Segment Start: Excerpt provided

The Blender Velvets have finally a long video tutorial on how to edit video with Blender using the Velvets addons! The video is divided into two parts: downloading/configuring Blender and installing the addons; and the actual editing.
Thanks for João Lacerda, a friend from Rio de Janeiro, who had the patience to sit besides me and ask pertinent questions about video editing in general. We tried the approach of having someone with video editing experience in other software (Final Cut) so that the general common doubts could pop up along the explanation – this made the tutorial richer as real-world issues were raised all the time, even if we were half asleep after having a long night in São Paulo.
The tutorial is currently only in Portuguese (sorry), but it should be easy to follow along because all the shortcuts we used are on the screen, both in Portuguese and in English. We can try and do an English version or subtitle it in English if there is some help/interest of the community. Feedbacks are welcome.

Segment End: Excerpt provided
Segment Start: Material supplied

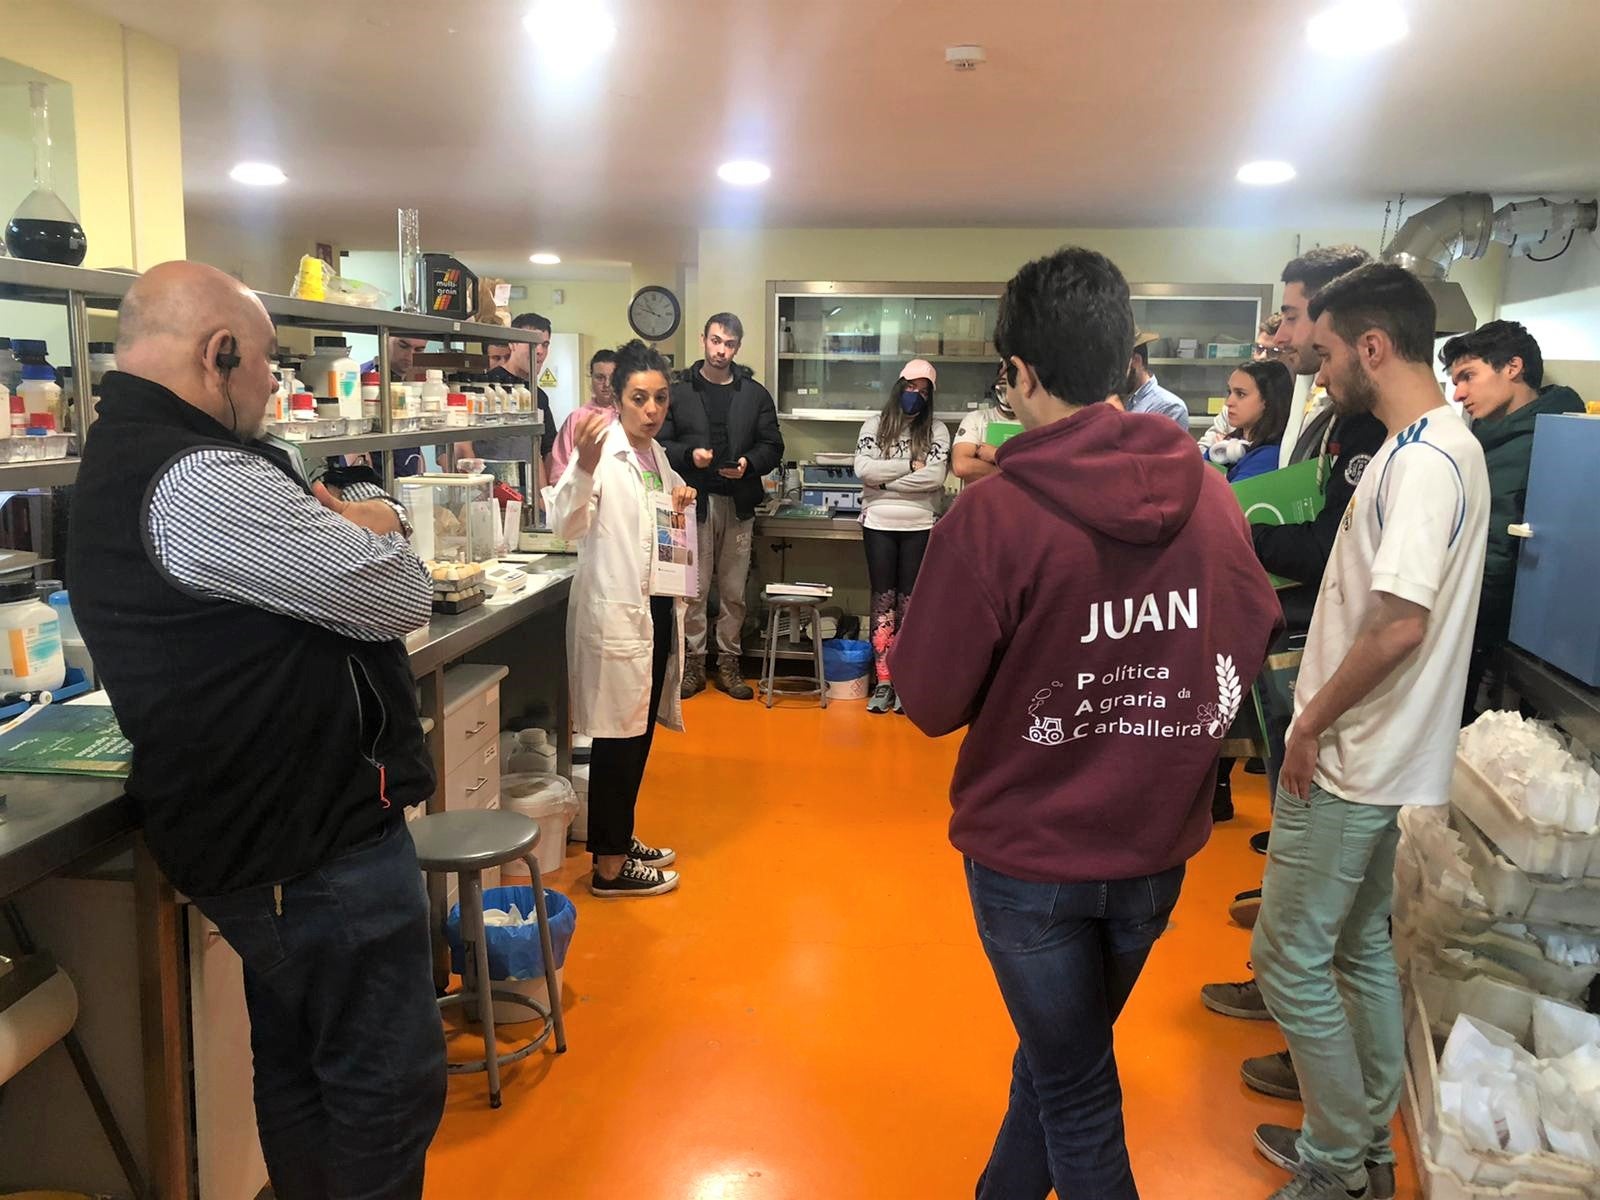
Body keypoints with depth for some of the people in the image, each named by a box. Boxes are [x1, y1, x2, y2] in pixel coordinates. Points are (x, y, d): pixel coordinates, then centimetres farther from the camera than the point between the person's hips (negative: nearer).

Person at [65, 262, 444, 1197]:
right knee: (391, 1081, 4)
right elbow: (404, 596, -19)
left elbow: (278, 572, 16)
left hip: (259, 828, 10)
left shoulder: (121, 461, 11)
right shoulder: (199, 481, -24)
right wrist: (371, 523, 1)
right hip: (320, 838, -10)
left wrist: (335, 523, -4)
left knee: (297, 1060, 23)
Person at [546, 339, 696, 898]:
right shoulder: (602, 452, -14)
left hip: (656, 607, 9)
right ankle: (609, 867, 10)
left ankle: (620, 839, 32)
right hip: (616, 610, -8)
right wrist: (583, 468, -44)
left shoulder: (656, 453, 10)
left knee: (640, 731, 17)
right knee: (618, 735, -1)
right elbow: (566, 523, -28)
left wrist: (681, 505, 4)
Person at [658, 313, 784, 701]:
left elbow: (773, 446, 7)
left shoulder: (755, 394, 9)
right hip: (693, 502, -1)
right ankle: (694, 661, 14)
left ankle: (729, 662, 17)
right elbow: (660, 443, 1)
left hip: (738, 505, 2)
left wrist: (750, 463, -12)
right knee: (694, 588, 2)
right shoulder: (679, 391, 5)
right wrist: (689, 455, -17)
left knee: (734, 590, 6)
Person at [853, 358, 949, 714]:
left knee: (910, 602, 4)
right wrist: (911, 465, -10)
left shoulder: (937, 430, 3)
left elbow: (935, 477, -12)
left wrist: (885, 481, -11)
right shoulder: (874, 425, 5)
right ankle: (883, 683, 8)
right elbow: (863, 469, -9)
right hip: (879, 525, 1)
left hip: (919, 527, 0)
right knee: (883, 601, 4)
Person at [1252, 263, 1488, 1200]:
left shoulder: (1422, 461, -21)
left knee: (1290, 958, 2)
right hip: (1379, 754, 10)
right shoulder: (1441, 447, 10)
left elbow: (1399, 626, -27)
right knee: (1362, 944, 19)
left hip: (1353, 762, -10)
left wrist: (1314, 722, -15)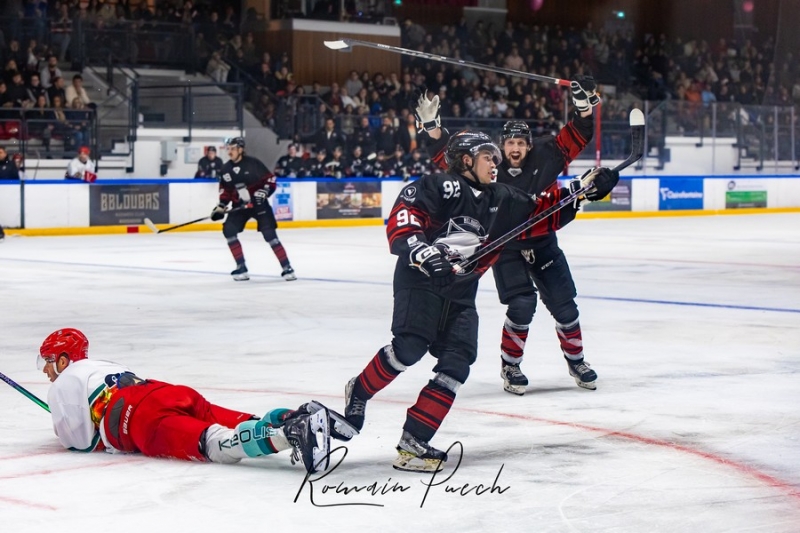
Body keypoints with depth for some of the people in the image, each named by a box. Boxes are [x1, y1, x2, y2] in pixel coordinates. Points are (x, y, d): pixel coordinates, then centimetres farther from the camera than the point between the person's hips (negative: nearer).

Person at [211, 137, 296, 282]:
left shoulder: (253, 163, -13)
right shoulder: (225, 169, 3)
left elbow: (270, 179, -10)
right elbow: (225, 190, 13)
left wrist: (262, 192, -23)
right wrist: (220, 207, 2)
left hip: (258, 203, -5)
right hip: (240, 205, 5)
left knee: (269, 234, -14)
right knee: (229, 230, -13)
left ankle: (287, 268, -8)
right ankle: (241, 268, -5)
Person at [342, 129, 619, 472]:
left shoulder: (501, 201, 18)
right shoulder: (442, 187, -6)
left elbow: (542, 214, 25)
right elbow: (402, 213, -17)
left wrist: (583, 189, 16)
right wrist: (421, 251, -31)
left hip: (460, 294, 7)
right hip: (419, 281, -7)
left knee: (457, 364, -7)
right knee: (410, 347, -24)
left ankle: (414, 442, -8)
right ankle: (359, 392, 3)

Segment End: Material supplied

→ **Work instructions**
**A)** Decide whether each statement agrees with the post about the Blender Velvets tutorial: (i) the video comes in two parts; (ii) João Lacerda is a friend from São Paulo; (iii) the tutorial is already available in English. Answer yes or no for each, quoting the words from the post that settle it.
**B)** Please resume the post about the Blender Velvets tutorial, starting after its final sentence.
The rows have no connection to the post about the Blender Velvets video tutorial.

→ **Exercise responses**
**A)**
(i) Yes: "The video is divided into two parts"
(ii) No: "a friend from Rio de Janeiro"
(iii) No: "The tutorial is currently only in Portuguese (sorry)"

**B)**
New functions for Velvet Goldmine

The Blender Velvets are currently being used in training four new Jongo leaderships – most of whom come from traditional quilombo lands – and a cultural hotspot in Rio de Janeiro that has a cinema project in the favelas. If you don’t know what Jongo is, you should definitely watch this video.
For this training, we added four new functions for Velvet Goldmine/Velvet Shortcuts. Now you can Deinterlace (Ctrl+Shift+I) and Remove Deinterlace (Ctrl+Alt+I) all selected strips and Delete joining the resulting strips (Ctrl+Delete).
Videos that have been transcoded with ffmpeg such as the ones made by Velvet Revolver have exactly one audio frame more than their video strips. This makes it very inconvenient to drag them around when you import them, since you’d have to select first one, then the other – especially if you import lots of videos at once to your timeline. To correct this behaviour, select them and use Ctrl+Shift+Alt+D to remove this extra audio frame.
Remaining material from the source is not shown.